Jeffery Penner de Kitchener, ski alpin, Jeux paralympiques de Turin, Italie (2006). Photo avec l’aimable autorisation du Comité paralympique canadien.

Par

David Legg et Ian Brittain

Le patrimoine sportif

Date de publication :13 févr. 2015

Photo : Jeffery Penner de Kitchener, ski alpin, Jeux paralympiques de Turin, Italie (2006). Photo avec l’aimable autorisation du Comité paralympique canadien.

En août 2015, 12 jours après la fin des Jeux panaméricains, le « Golden Horseshoe » accueillera les Jeux parapanaméricains. Ce sera la cinquième édition de ces jeux parallèles destinés aux athlètes ayant un handicap, la première édition ayant eu lieu à Mexico en 1999.

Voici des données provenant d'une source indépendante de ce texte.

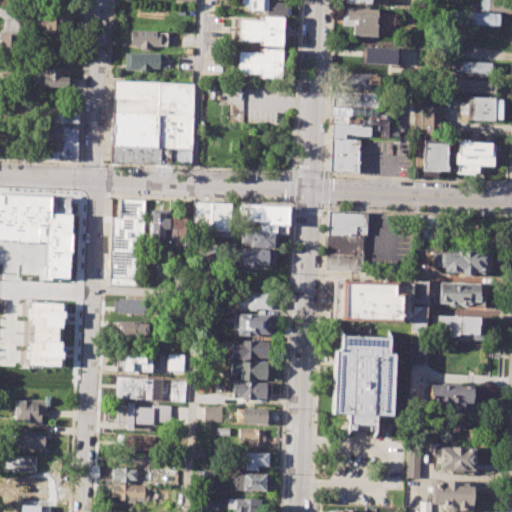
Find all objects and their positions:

Les Jeux parapanaméricains sont supervisés par le Comité Paralympique International, qui supervise également les Jeux paralympiques et permet aux athlètes atteints de lésions de la moelle épinière, de paralysie cérébrale, de déficience visuelle et de déficiences intellectuelles, aux athlètes amputés et aux athlètes atteints d’autres affections incapacitantes de participer à des compétitions sportives de haut niveau. Ce n’est pas la première fois que le Canada accueille une grande compétition multisports destinée aux athlètes handicapés. Le Canada – et l’Ontario en particulier – ont joué un rôle important dans le mouvement paralympique tout au long de son évolution.

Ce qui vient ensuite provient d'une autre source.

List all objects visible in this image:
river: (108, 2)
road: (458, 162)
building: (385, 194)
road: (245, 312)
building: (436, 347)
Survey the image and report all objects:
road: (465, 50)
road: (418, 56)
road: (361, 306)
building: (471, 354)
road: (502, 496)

Rob Christy d’Ottawa, goalball, Jeux paralympiques de Beijing, Chine (2008). Mention de provenance : Mike Ridewood. Photo avec l’aimable autorisation du Comité paralympique canadien.

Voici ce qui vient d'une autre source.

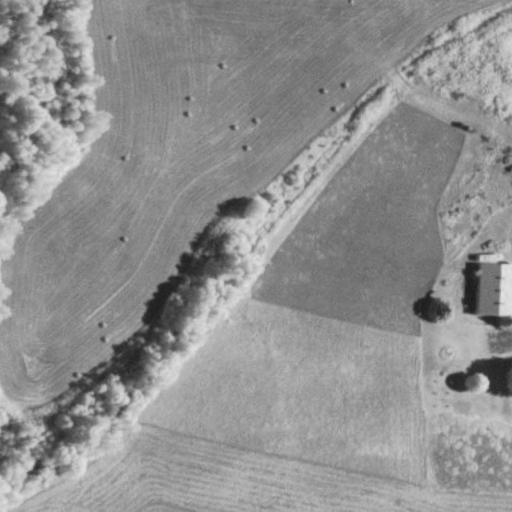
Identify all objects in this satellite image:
building: (493, 288)
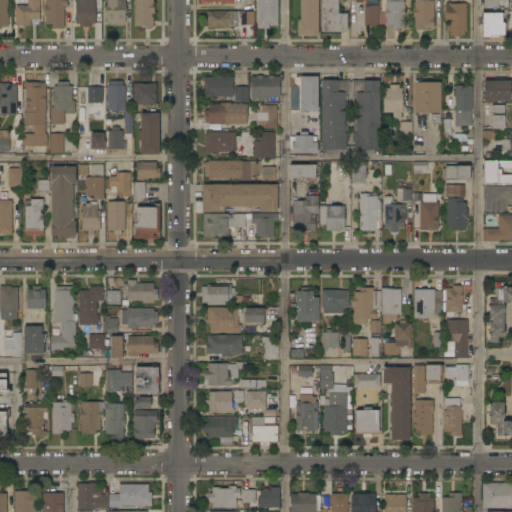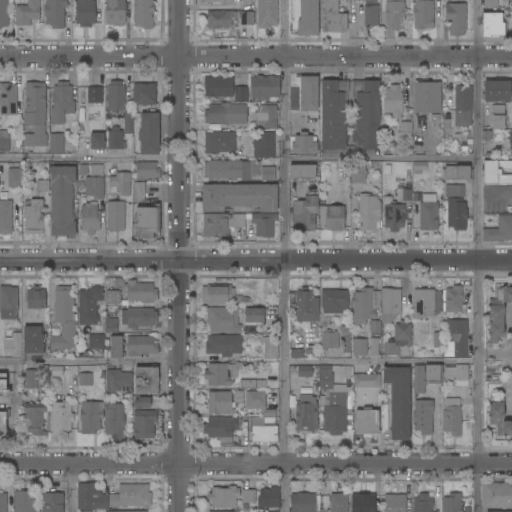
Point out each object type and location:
building: (216, 1)
building: (217, 1)
building: (490, 4)
building: (496, 4)
building: (84, 11)
building: (26, 12)
building: (115, 12)
building: (115, 12)
building: (3, 13)
building: (4, 13)
building: (27, 13)
building: (54, 13)
building: (55, 13)
building: (85, 13)
building: (142, 13)
building: (266, 13)
building: (371, 13)
building: (395, 13)
building: (143, 14)
building: (393, 14)
building: (423, 14)
building: (423, 14)
building: (371, 16)
building: (332, 17)
building: (333, 17)
building: (222, 18)
building: (246, 18)
building: (307, 18)
building: (308, 18)
building: (221, 19)
building: (455, 19)
building: (455, 20)
building: (492, 24)
building: (492, 25)
building: (244, 26)
road: (255, 56)
building: (218, 86)
building: (217, 87)
building: (263, 87)
building: (265, 87)
building: (496, 90)
building: (496, 91)
building: (308, 93)
building: (144, 94)
building: (144, 94)
building: (240, 94)
building: (241, 94)
building: (309, 94)
building: (94, 95)
building: (96, 96)
building: (115, 96)
building: (116, 96)
building: (426, 97)
building: (427, 97)
building: (8, 98)
building: (8, 99)
building: (61, 101)
building: (392, 101)
building: (393, 101)
building: (61, 102)
building: (35, 104)
building: (462, 105)
building: (463, 105)
building: (34, 113)
building: (225, 114)
building: (226, 114)
building: (333, 115)
building: (366, 115)
building: (366, 115)
building: (267, 116)
building: (332, 116)
building: (498, 117)
building: (268, 121)
building: (128, 122)
building: (497, 122)
building: (406, 130)
building: (148, 133)
building: (149, 134)
building: (115, 139)
building: (115, 139)
building: (4, 140)
building: (40, 140)
building: (97, 141)
building: (97, 142)
building: (219, 142)
building: (510, 142)
building: (56, 143)
building: (219, 143)
building: (509, 143)
building: (56, 144)
building: (303, 144)
building: (303, 144)
building: (5, 145)
building: (264, 145)
building: (264, 146)
road: (91, 159)
road: (380, 159)
building: (419, 167)
building: (83, 169)
building: (229, 169)
building: (84, 170)
building: (96, 170)
building: (96, 170)
building: (147, 170)
building: (147, 170)
building: (231, 170)
building: (302, 171)
building: (304, 171)
building: (497, 171)
building: (267, 172)
building: (457, 172)
building: (498, 172)
building: (457, 173)
building: (268, 174)
building: (358, 174)
building: (14, 177)
building: (15, 177)
building: (120, 183)
building: (120, 184)
building: (42, 185)
building: (43, 186)
building: (93, 187)
building: (94, 187)
building: (454, 191)
building: (138, 192)
building: (138, 193)
building: (404, 195)
building: (239, 197)
building: (239, 197)
building: (61, 200)
building: (62, 201)
building: (427, 211)
building: (369, 212)
building: (304, 213)
building: (304, 213)
building: (369, 213)
building: (456, 214)
building: (456, 214)
building: (393, 215)
building: (394, 215)
building: (33, 216)
building: (115, 216)
building: (116, 216)
building: (428, 216)
building: (5, 217)
building: (6, 217)
building: (33, 217)
building: (332, 217)
building: (89, 218)
building: (90, 218)
building: (335, 218)
building: (146, 222)
building: (263, 223)
building: (221, 224)
building: (221, 224)
building: (147, 225)
building: (262, 226)
building: (499, 230)
building: (499, 230)
road: (180, 255)
road: (283, 256)
road: (477, 256)
road: (256, 261)
building: (140, 291)
building: (141, 292)
building: (217, 294)
building: (216, 295)
building: (113, 297)
building: (35, 298)
building: (36, 298)
building: (114, 298)
building: (453, 299)
building: (334, 301)
building: (390, 301)
building: (453, 301)
building: (8, 302)
building: (8, 302)
building: (333, 302)
building: (125, 303)
building: (426, 303)
building: (427, 303)
building: (390, 304)
building: (88, 305)
building: (89, 305)
building: (365, 305)
building: (306, 306)
building: (362, 306)
building: (305, 307)
building: (254, 315)
building: (255, 316)
building: (63, 318)
building: (136, 318)
building: (64, 319)
building: (130, 320)
building: (223, 320)
building: (223, 320)
building: (495, 322)
building: (10, 328)
building: (375, 328)
building: (1, 333)
building: (455, 338)
building: (456, 338)
building: (33, 339)
building: (96, 339)
building: (398, 339)
building: (399, 339)
building: (34, 340)
building: (329, 340)
building: (330, 340)
building: (436, 340)
building: (95, 341)
building: (12, 344)
building: (13, 345)
building: (141, 345)
building: (141, 345)
building: (222, 345)
building: (224, 345)
building: (354, 345)
building: (115, 347)
building: (116, 347)
building: (271, 347)
building: (358, 347)
building: (374, 347)
building: (270, 348)
building: (297, 354)
building: (498, 356)
road: (90, 362)
road: (380, 362)
building: (304, 372)
building: (222, 373)
building: (432, 373)
building: (501, 373)
building: (220, 374)
building: (433, 374)
building: (457, 374)
building: (458, 374)
building: (326, 378)
building: (30, 379)
building: (31, 379)
building: (84, 379)
building: (85, 379)
building: (117, 380)
building: (146, 380)
building: (146, 380)
building: (328, 380)
building: (365, 380)
building: (366, 380)
building: (418, 380)
building: (418, 380)
building: (118, 382)
building: (252, 384)
building: (253, 384)
building: (3, 386)
building: (2, 387)
building: (238, 397)
building: (239, 397)
building: (254, 400)
building: (398, 401)
building: (399, 401)
building: (219, 402)
building: (220, 402)
building: (141, 403)
building: (142, 403)
building: (260, 403)
building: (293, 403)
building: (335, 412)
building: (305, 413)
building: (306, 413)
building: (336, 414)
building: (90, 416)
building: (422, 416)
building: (423, 416)
building: (451, 416)
building: (61, 417)
building: (61, 417)
building: (90, 417)
building: (452, 417)
building: (35, 418)
building: (35, 421)
building: (114, 421)
building: (114, 421)
building: (366, 421)
building: (367, 422)
building: (3, 424)
building: (4, 424)
building: (144, 424)
building: (144, 424)
building: (220, 427)
building: (264, 427)
building: (227, 428)
building: (263, 430)
road: (255, 465)
road: (72, 489)
building: (496, 494)
building: (113, 496)
building: (248, 496)
building: (249, 496)
building: (497, 496)
building: (91, 497)
building: (223, 497)
building: (224, 497)
building: (268, 497)
building: (269, 498)
building: (22, 501)
building: (25, 501)
building: (51, 502)
building: (52, 502)
building: (302, 502)
building: (303, 502)
building: (338, 502)
building: (339, 502)
building: (362, 502)
building: (2, 503)
building: (3, 503)
building: (363, 503)
building: (393, 503)
building: (395, 503)
building: (422, 503)
building: (423, 503)
building: (452, 503)
building: (453, 503)
building: (85, 511)
building: (125, 511)
building: (132, 511)
building: (212, 511)
building: (270, 511)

En 1967, des amateurs de sport en fauteuil roulant de Winnipeg organisent une série de compétitions sportives à l’occasion des Jeux panaméricains qui se déroulent cette année-là. Bien que ces compétitions ne soient pas reconnues officiellement comme des Jeux parapanaméricains, elles sont importantes car elles donnent l’occasion aux organisateurs, dans le but d’établir des liens avec d’autres organisateurs de sport en fauteuil roulant dans tout le pays, de créer l’Association canadienne des sports en fauteuil roulant (ACSFR) – premier organisme dédié au sport pour athlètes handicapés au Canada. Parallèlement, le Dr Robert Jackson, de Toronto, exerce une influence importante.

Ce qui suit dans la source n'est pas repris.